PROBLEM DESCRIPTION
An exact reproduction of the listing, minus the pictures, is the required output.

MATERIAL PROVIDED
--------------------

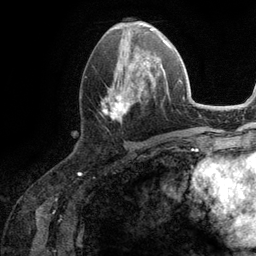
Breast MRI (dynamic contrast-enhanced), one axial slice. Position 52 of 134 along the scan axis. Cropped to one breast. Dynamic contrast-enhanced series, time point 2 of 6 at this slice position (early post-contrast). 3 T. TE 2.8 ms, TR 7.3 ms. 1.2 mm slice thickness. 256 × 256 image matrix, field of view 180 × 180 mm. Female patient.
Structures marked on this image (semi-automatically segmented with operator editing):
- enhancing-tissue mask used for the functional tumour volume (all voxels passing the contrast-enhancement thresholds inside the analysis volume; usually the tumour): bounding box <102,51,162,121> (left, top, right, bottom; pixels)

--------------------

ANSWER BOX
Breast MRI (dynamic contrast-enhanced), one axial slice. Position 52 of 134 along the scan axis. Cropped to one breast. Dynamic contrast-enhanced series, time point 2 of 6 at this slice position (early post-contrast). 3 T. TE 2.8 ms, TR 7.3 ms. 1.2 mm slice thickness. 256 × 256 image matrix, field of view 180 × 180 mm. Female patient.
Structures marked on this image (semi-automatically segmented with operator editing):
- enhancing-tissue mask used for the functional tumour volume (all voxels passing the contrast-enhancement thresholds inside the analysis volume; usually the tumour): bounding box <102,51,162,121> (left, top, right, bottom; pixels)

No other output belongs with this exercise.